Together, these two pieces of legislation represent the regulatory scaffolding that institutional participants require before deploying capital at scale. They do not eliminate complexity. They establish the legal perimeter within which compliance teams can operate. That is enough.


Standard Chartered’s head of digital assets research, Geoffrey Kendrick, projects the tokenized RWA market will expand from roughly $35 billion to $2 trillion by the end of 2028, approximately a 56x increase, with stablecoins having “laid the groundwork via increased awareness, liquidity and lending and borrowing onchain for other asset classes, from tokenized money market funds to tokenized equities, to move onchain at scale.”


The institutional floor is already forming


The theoretical demand for tokenized assets has been visible for several years. The structural supply of institutional-grade, onchain products is what lagged. That gap is now closing.

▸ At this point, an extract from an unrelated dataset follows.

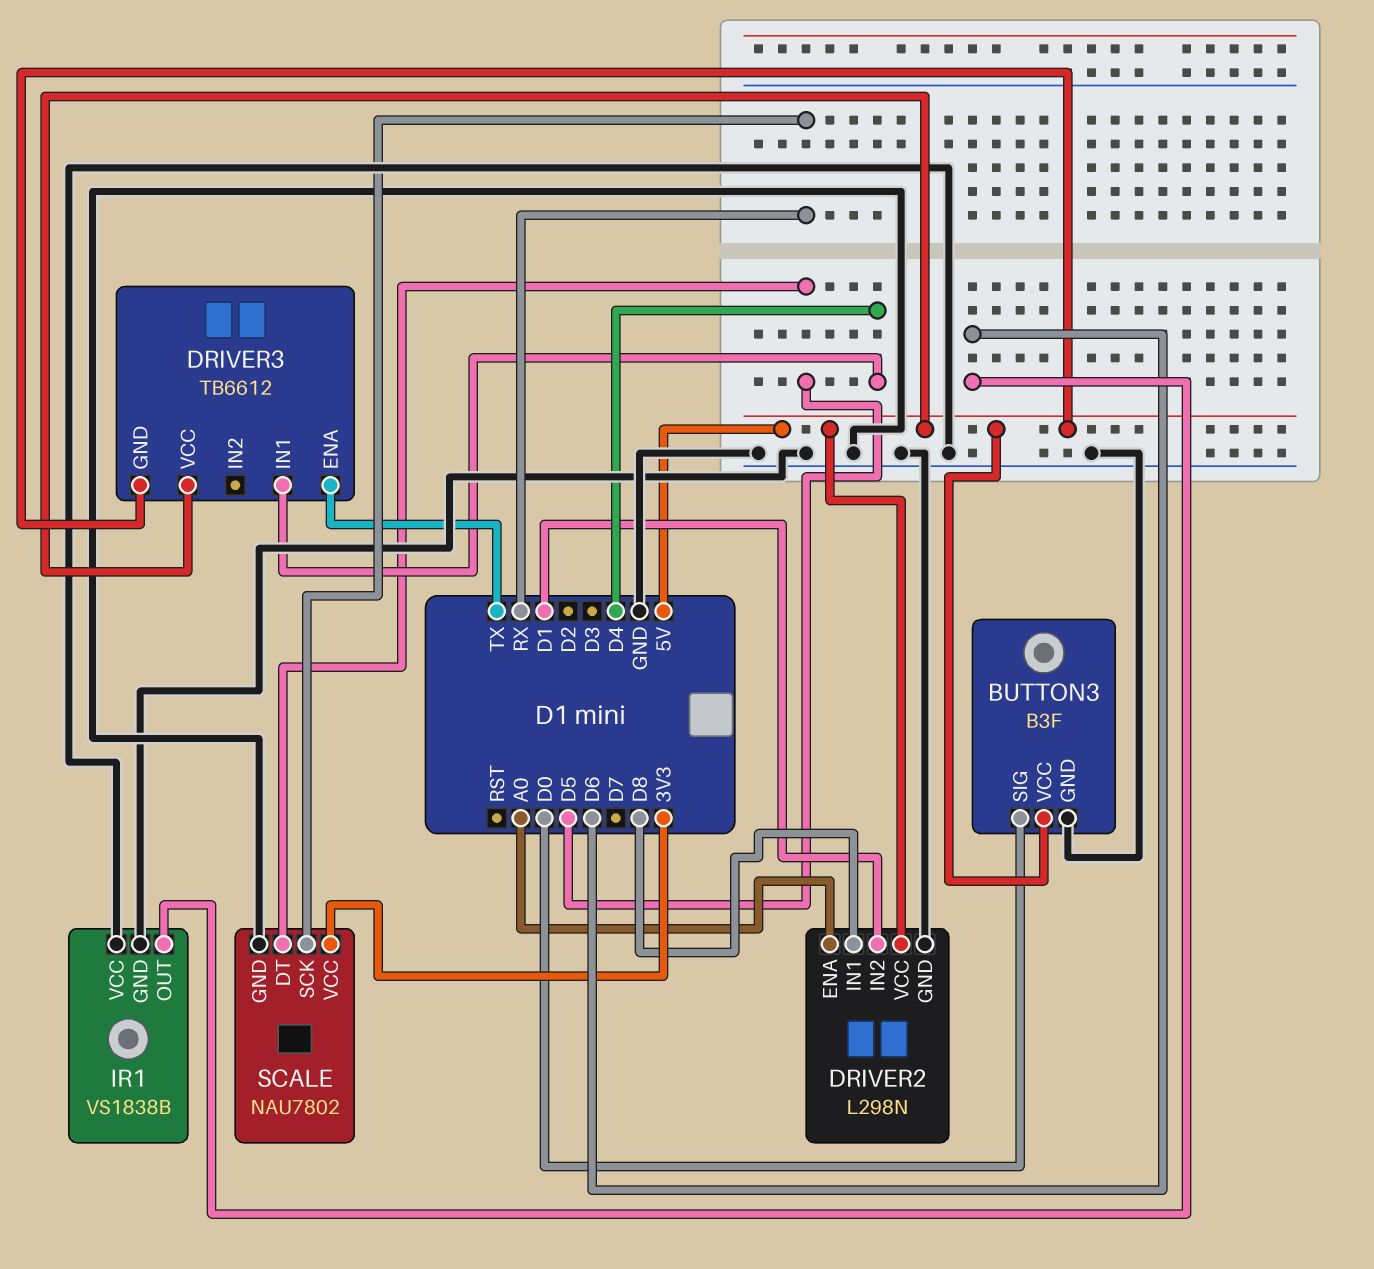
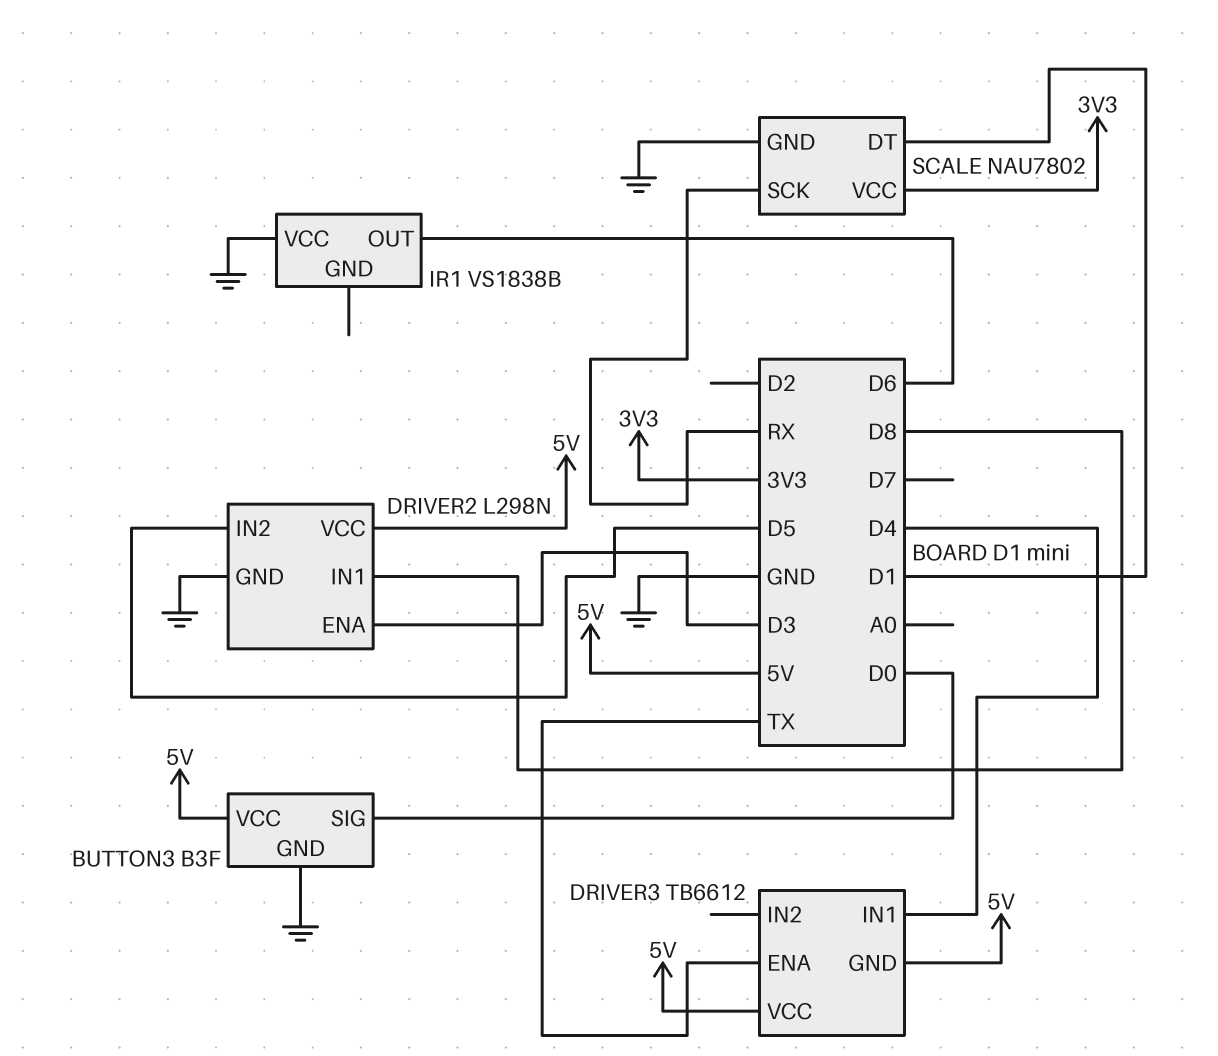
DRIVER2 pin ENA: A0 -> D3
DRIVER2 pin IN2: D1 -> D5
IR1 pin GND: GND -> none
SCALE pin DT: D5 -> D1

Six individual asset categories now each independently exceed $1 billion in onchain value: private credit, gold and commodities, US Treasuries, corporate bonds, non-US sovereign debt, and institutional alternative funds. BlackRock, Franklin Templeton, and JPMorgan have all moved from pilot programs to live products. The experiment phase is over.


What the market now demands is yield-bearing infrastructure that can scale: products that earn in multiple market conditions, that are transparent in their mechanics, and that can settle in real time across time zones without the friction of traditional custody chains.

Theo Product Suite


This is where Theo’s product suite is directly relevant. thBILL, built with Standard Chartered’s Libeara platform and Wellington Management, provides tokenized exposure to short-duration US Treasury instruments and currently holds over $200 million in TVL across Ethereum, Base, Arbitrum, and HyperEVM. thGOLD tracks the MG999 Onchain Gold Fund and generates approximately 2% annual yield by lending gold to established retailers, with a 20% first-loss buffer and security over underlying inventory. thUSD, Theo’s gold-backed delta-neutral stablecoin, uses the same gold exposure while simultaneously capturing futures basis on CME, averaging 8.27% annualized over 2025 without a single negative month.


These are asset-class primitives: composable, liquid, and built for the kind of institutional participation that a $16 trillion market requires as its user base.


The shape of the curve

Tokenized Asset Market Growth Projections


The current $26 billion figure looks large against the baseline of three years ago, when the market was effectively sub-$1 billion excluding stablecoins. It looks small against almost any projection of where it is headed.


BCG’s base case puts asset tokenization at $16.1 trillion by 2030; in a best-case scenario, that estimate reaches $68 trillion. The range is wide because the outcome depends heavily on how quickly the institutional capital stack (pension funds, sovereign wealth vehicles, asset managers) decides to migrate from legacy settlement infrastructure to onchain equivalents. The regulatory conditions for that migration now exist. The market infrastructure is being built in parallel.


The firms that will matter at $16 trillion are the ones building the infrastructure today, when $26 billion still looks like a niche.